1 Reply Latest reply on Apr 3, 2014 8:42 PM by Jared Conway

    Negative torque

    Enda Roche

      Hi guys,

      I'm currently running a flow simulation on a Wells turbine and am running into a little difficulty. The Wells turbine is enclosed in a 0.6m pipe, with a tip clearance of 1mm between blade and pipe. I am running tests with a speed range of 1000-2000 rpm. I have enclosed a rotating region around the blades of the Wells turbine. The rotating region covers exactly the width of the blade. I have set an inlet flow of 5.98m/s and static pressure at the outlet. I set a surface goal for torque on the 6 blades of the Wells turbine. When I run the study I am getting negative torque in my results. I have the rotating region rotating in the right direction aswell. The pressure drops across the turbine steadily increase with speed, but my torque increases in the negative direction.

      This is giving me negative efficiency when I do calculations.

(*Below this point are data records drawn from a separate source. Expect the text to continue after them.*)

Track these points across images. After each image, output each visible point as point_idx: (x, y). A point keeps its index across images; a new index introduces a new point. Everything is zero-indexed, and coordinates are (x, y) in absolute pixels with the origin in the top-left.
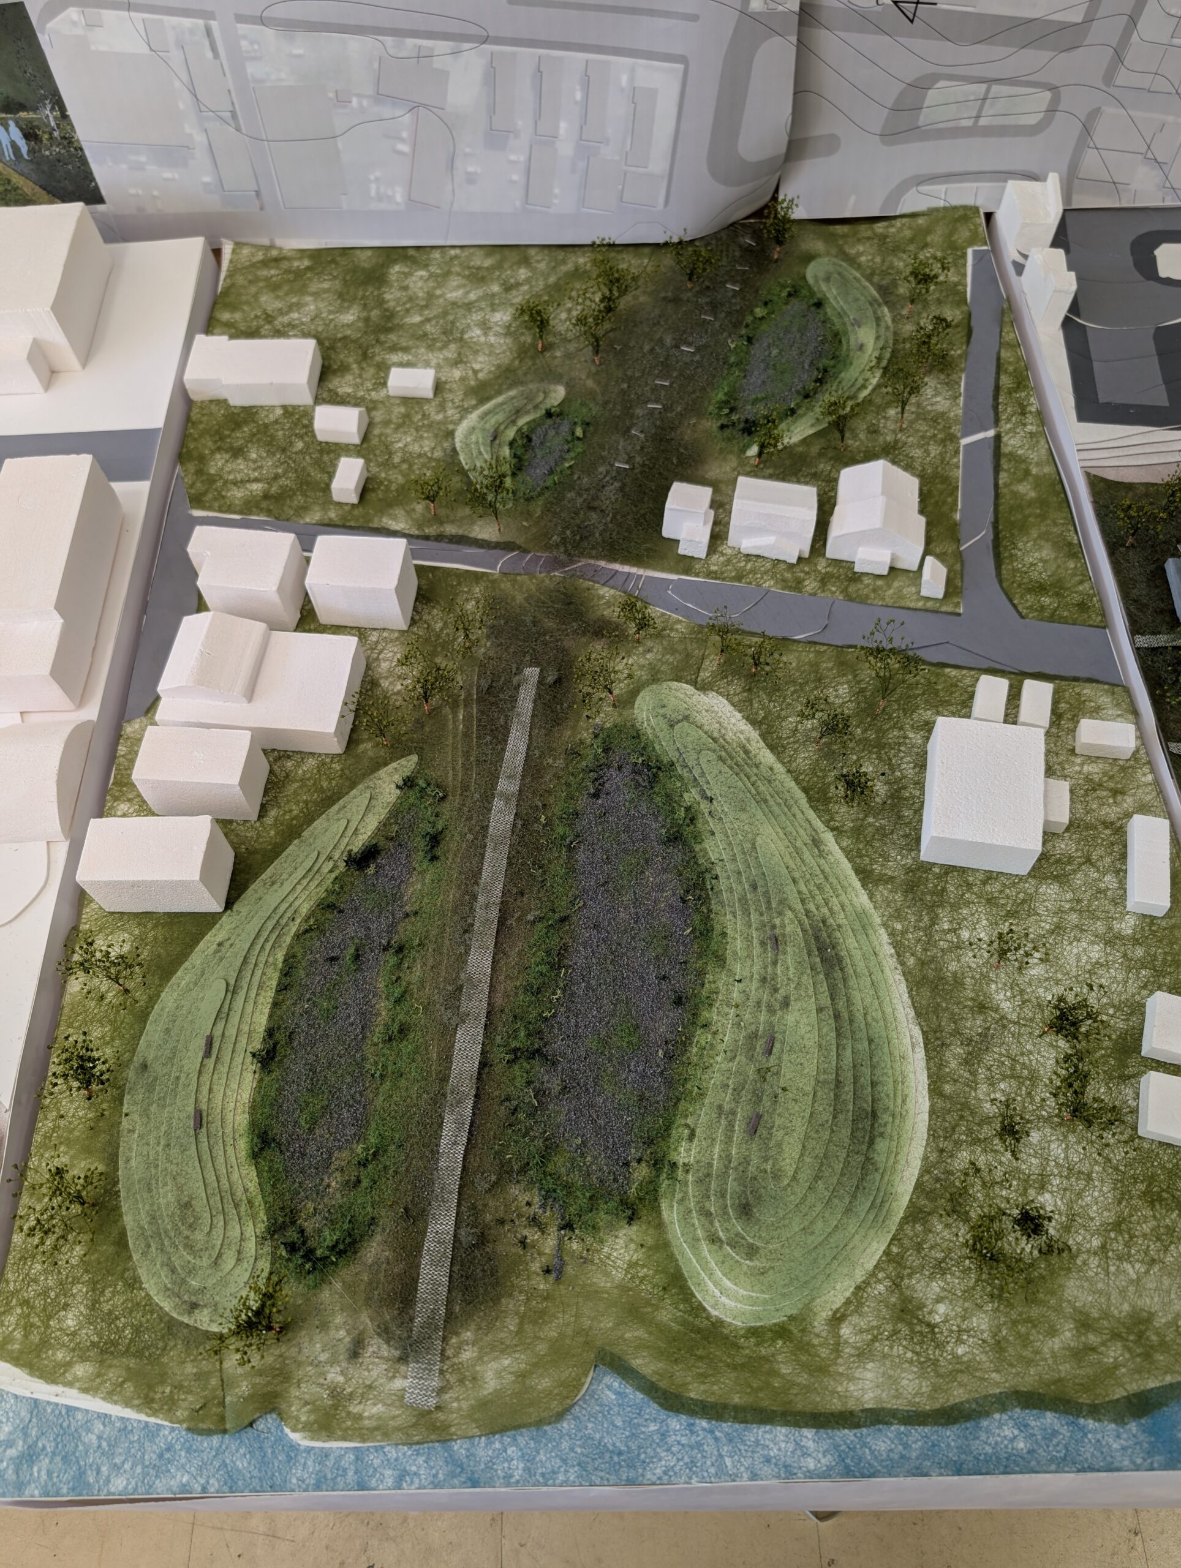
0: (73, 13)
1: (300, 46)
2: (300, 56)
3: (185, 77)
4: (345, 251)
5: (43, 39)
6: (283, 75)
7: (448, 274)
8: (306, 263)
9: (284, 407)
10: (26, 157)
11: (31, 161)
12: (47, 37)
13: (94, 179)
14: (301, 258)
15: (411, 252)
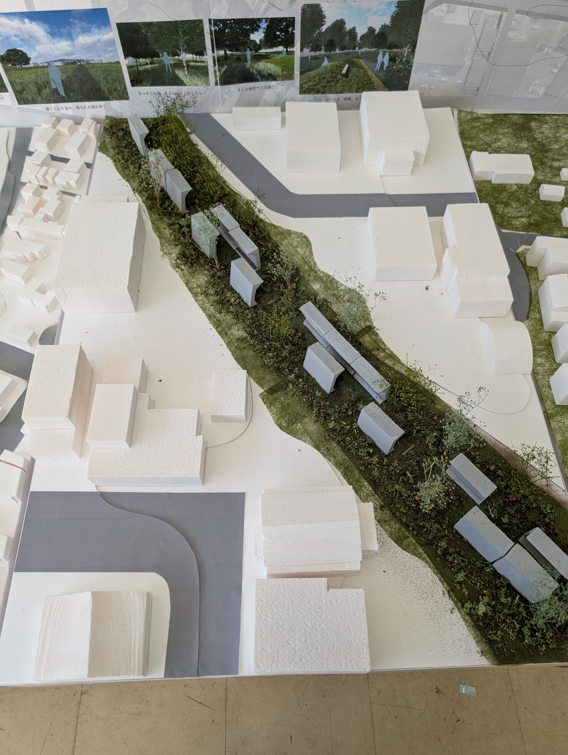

Any ideas where I'm going wrong?

      Any advice is greatly appreciated.

       

      Regards,

        • Re: Negative torque
          Jared Conway

          if your rotating region is just barely past the tip of the blades, it sounds like you have not reviewed the recommendations for rotation regions. i would recommend starting there and also looking at the technical reference, solving engineering problems document, the help and the solidworks kb. rotating regions are difficult.

           

          http://ec.europa.eu/research/energy/nn/nn_rt/nn_rt_oes/images/wells_blade_1_1424.jpg

           

          is i assume what you're working with. this looks like it may be outside the scope of what is recommended for rotating regions. you may want to check with your reseller on whether this is a good application for rotating regions. if a customer brought this type of project to me to solve from a consulting perspective, we would check with the developers first as the flow simulation rotating region method works for cases that are like pumps/impellers.